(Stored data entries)
____
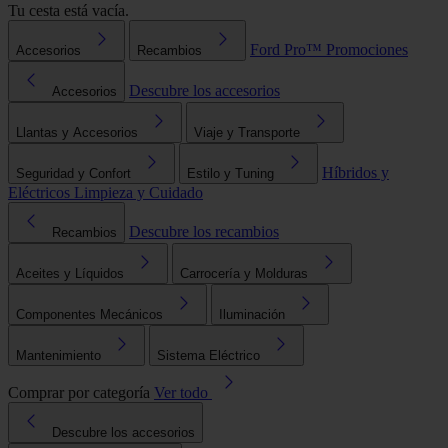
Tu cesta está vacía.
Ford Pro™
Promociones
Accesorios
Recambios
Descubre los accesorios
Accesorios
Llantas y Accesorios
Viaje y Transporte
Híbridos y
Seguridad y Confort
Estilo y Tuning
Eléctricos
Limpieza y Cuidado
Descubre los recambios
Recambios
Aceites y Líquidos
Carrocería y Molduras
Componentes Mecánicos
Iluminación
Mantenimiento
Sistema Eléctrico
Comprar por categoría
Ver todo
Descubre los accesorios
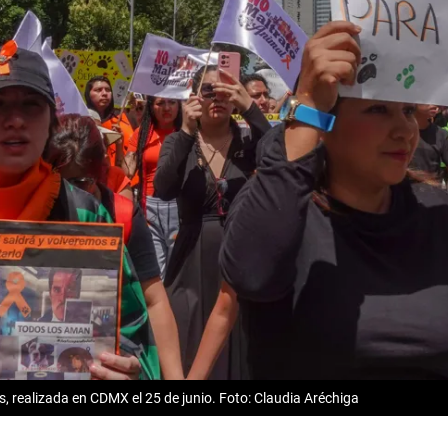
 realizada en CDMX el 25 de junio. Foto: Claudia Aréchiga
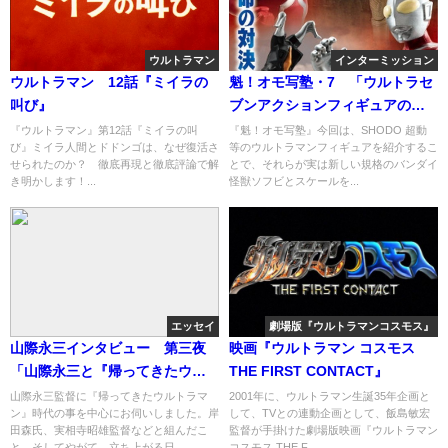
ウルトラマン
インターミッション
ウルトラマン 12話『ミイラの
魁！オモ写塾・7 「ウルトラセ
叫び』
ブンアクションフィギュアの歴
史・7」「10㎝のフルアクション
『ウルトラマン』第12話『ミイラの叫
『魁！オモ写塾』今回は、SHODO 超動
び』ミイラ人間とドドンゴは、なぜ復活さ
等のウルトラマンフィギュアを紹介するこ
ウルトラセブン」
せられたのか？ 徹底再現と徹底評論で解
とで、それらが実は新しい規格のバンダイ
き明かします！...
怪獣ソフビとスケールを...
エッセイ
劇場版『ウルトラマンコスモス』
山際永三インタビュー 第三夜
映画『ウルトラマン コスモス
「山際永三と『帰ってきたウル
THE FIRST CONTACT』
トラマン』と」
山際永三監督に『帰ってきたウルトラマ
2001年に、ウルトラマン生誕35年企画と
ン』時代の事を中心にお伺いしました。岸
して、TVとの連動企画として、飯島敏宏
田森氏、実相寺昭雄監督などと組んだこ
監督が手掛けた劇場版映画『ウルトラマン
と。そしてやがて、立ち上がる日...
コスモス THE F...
____
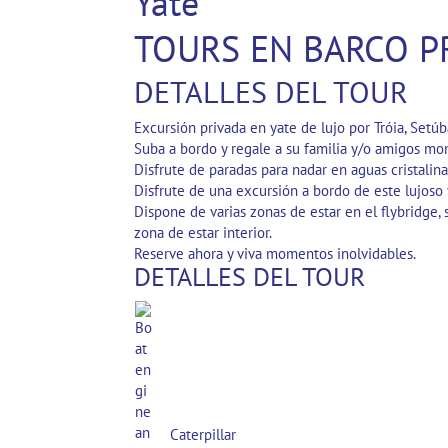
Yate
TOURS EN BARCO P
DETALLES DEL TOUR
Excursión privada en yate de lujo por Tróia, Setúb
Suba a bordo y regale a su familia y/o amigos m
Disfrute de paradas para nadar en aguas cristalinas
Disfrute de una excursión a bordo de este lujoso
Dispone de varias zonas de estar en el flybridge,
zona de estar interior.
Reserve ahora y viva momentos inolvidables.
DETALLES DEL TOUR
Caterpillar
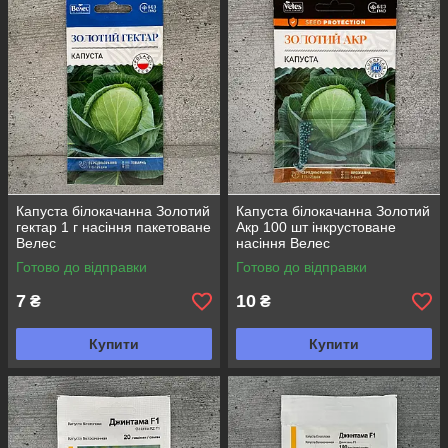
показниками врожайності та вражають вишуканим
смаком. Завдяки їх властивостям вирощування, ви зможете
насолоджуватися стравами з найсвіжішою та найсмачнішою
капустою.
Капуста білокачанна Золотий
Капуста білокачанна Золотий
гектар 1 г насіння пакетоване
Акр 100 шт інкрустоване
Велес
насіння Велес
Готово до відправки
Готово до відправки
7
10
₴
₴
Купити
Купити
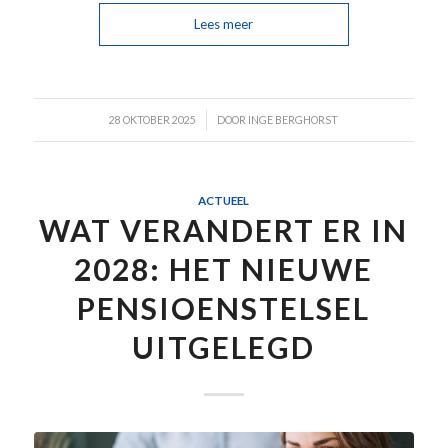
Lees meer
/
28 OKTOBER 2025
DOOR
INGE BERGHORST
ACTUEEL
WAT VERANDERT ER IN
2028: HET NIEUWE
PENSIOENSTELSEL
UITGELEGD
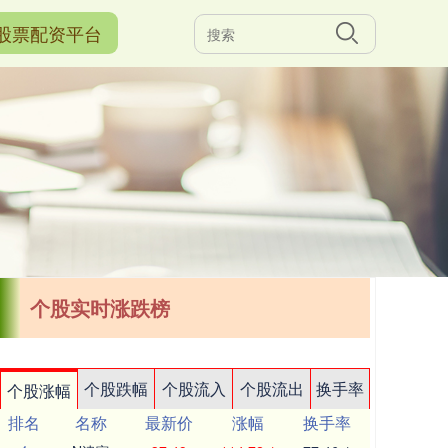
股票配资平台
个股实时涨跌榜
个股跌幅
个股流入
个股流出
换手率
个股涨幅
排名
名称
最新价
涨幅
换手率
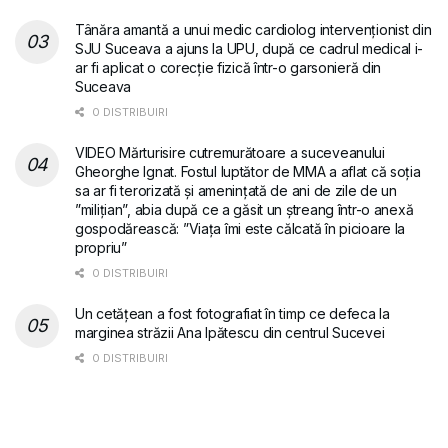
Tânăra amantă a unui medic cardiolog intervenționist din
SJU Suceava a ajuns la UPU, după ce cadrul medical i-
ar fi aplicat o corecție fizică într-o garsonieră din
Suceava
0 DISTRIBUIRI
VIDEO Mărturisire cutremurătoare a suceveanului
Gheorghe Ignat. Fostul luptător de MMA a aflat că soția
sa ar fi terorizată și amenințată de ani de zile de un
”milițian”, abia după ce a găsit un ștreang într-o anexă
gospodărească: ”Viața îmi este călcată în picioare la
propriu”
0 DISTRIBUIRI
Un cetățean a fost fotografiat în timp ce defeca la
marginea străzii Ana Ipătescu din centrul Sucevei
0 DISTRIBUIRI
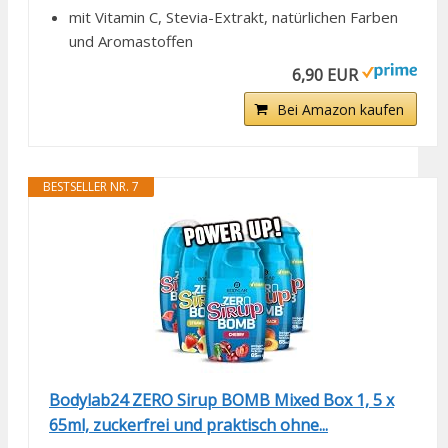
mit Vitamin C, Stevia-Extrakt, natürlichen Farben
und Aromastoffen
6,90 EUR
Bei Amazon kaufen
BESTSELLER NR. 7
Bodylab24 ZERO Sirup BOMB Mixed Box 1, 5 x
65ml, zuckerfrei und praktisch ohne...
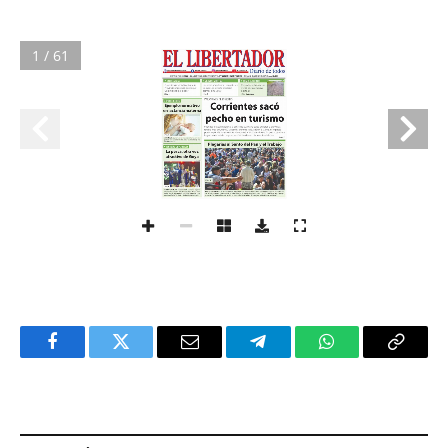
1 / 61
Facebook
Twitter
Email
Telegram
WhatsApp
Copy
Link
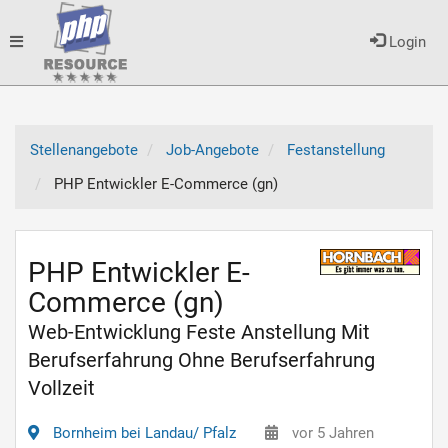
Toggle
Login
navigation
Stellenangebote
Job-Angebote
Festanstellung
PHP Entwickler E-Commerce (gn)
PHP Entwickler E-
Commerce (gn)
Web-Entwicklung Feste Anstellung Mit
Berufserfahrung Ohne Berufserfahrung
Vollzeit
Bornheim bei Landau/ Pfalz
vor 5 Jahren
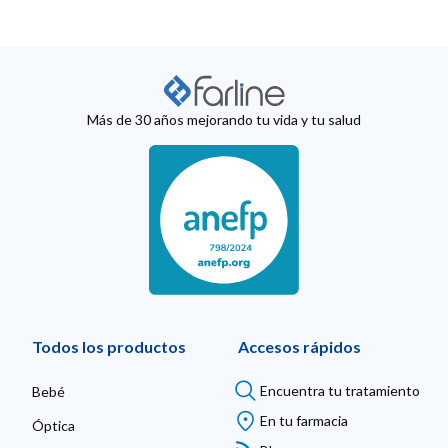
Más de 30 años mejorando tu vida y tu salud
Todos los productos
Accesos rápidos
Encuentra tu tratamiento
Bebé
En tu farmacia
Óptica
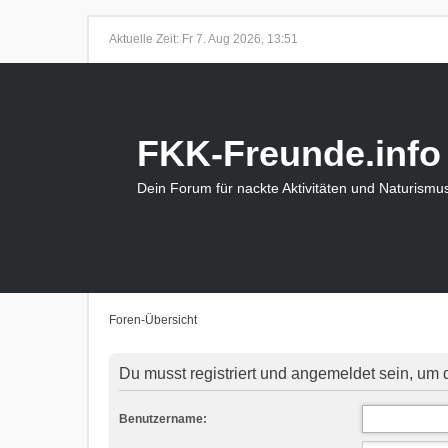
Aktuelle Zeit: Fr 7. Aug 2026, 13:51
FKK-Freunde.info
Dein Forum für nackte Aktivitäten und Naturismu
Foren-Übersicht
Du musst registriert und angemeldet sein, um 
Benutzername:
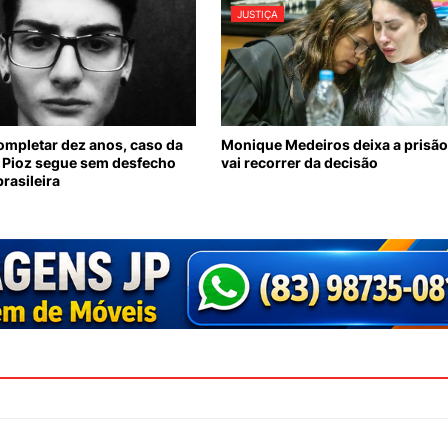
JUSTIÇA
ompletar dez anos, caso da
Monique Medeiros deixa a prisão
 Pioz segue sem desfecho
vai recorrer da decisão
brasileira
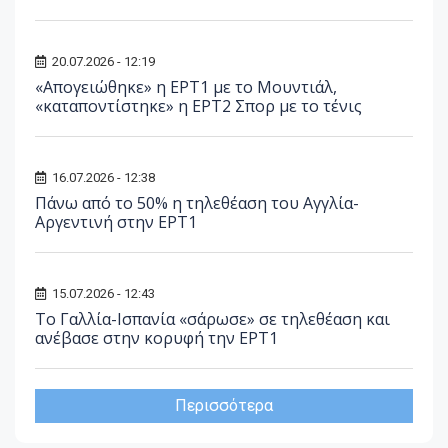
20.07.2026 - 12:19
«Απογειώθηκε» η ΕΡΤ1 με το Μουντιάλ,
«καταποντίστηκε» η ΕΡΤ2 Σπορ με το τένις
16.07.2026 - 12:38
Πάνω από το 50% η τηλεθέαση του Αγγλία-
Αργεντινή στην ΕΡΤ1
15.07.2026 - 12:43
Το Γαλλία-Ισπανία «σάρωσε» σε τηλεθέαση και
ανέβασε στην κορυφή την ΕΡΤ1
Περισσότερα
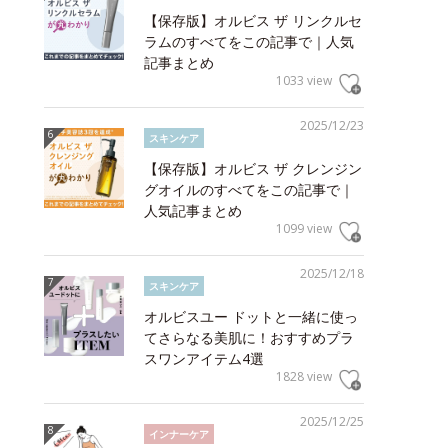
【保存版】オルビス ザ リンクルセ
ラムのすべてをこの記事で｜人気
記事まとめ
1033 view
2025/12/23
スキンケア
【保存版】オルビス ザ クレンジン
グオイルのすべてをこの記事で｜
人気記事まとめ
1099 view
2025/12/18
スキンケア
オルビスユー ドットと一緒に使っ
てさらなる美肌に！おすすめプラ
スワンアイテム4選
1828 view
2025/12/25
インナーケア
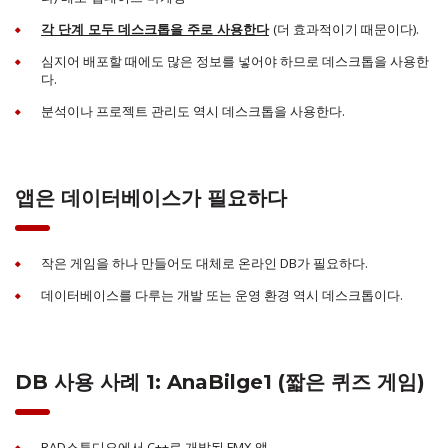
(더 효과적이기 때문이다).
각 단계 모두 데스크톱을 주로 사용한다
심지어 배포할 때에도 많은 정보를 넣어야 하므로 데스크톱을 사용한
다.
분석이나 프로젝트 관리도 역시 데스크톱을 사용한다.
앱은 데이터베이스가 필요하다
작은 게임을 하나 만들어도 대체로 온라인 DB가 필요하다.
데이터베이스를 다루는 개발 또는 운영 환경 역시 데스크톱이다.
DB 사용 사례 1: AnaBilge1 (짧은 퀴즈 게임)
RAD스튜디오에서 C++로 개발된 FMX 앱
____
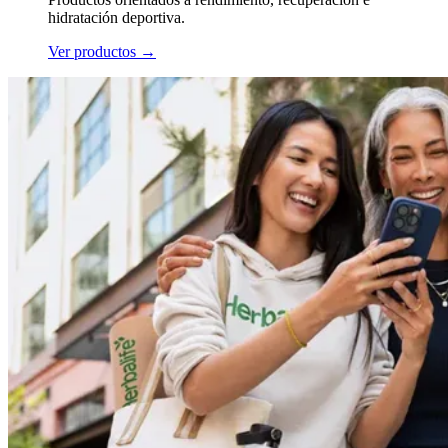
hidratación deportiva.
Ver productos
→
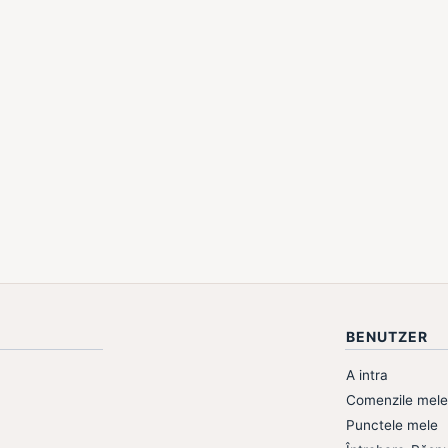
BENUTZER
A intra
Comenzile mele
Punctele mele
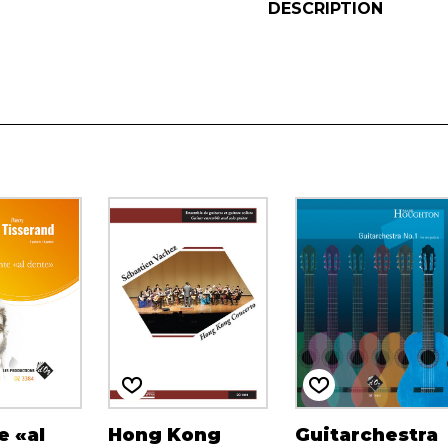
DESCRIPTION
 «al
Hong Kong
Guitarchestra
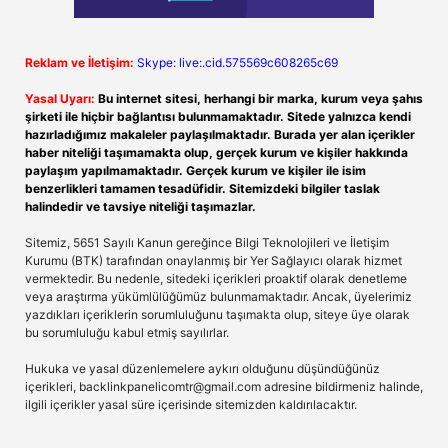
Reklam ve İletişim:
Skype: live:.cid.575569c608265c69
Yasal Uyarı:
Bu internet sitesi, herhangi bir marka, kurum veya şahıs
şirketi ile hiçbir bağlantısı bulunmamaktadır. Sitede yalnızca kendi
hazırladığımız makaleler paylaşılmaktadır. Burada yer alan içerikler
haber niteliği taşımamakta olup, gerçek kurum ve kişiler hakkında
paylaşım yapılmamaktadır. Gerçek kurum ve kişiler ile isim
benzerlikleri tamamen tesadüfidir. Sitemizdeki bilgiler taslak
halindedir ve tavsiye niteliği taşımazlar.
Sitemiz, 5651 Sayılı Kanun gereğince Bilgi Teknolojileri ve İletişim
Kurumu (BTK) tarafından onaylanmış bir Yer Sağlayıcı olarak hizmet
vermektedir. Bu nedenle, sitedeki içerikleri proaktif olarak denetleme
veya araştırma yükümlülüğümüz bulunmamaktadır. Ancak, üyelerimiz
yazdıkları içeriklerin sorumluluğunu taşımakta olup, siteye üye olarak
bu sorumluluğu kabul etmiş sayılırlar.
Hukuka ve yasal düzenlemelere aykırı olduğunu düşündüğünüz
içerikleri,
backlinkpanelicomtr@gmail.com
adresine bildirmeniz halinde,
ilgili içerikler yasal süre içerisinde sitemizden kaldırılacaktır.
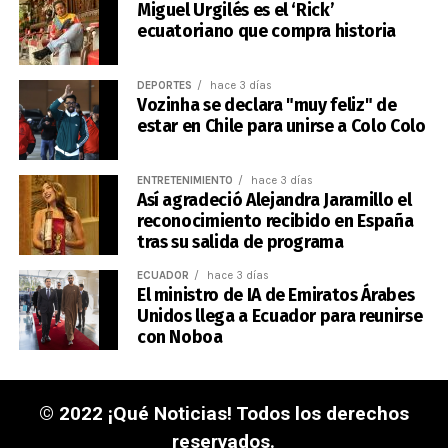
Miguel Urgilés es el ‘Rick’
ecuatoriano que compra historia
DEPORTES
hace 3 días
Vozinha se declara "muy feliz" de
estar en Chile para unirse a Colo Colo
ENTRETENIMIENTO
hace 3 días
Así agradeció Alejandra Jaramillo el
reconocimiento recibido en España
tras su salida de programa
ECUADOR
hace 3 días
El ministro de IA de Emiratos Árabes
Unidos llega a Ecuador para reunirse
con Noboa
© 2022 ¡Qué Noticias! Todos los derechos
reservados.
____
## WHAT YOU HAVE TO DO
Say how many lines in the data hold the string "bulunmamaktadır". No other content should accompany the number.

## EXPECTED ANSWER
2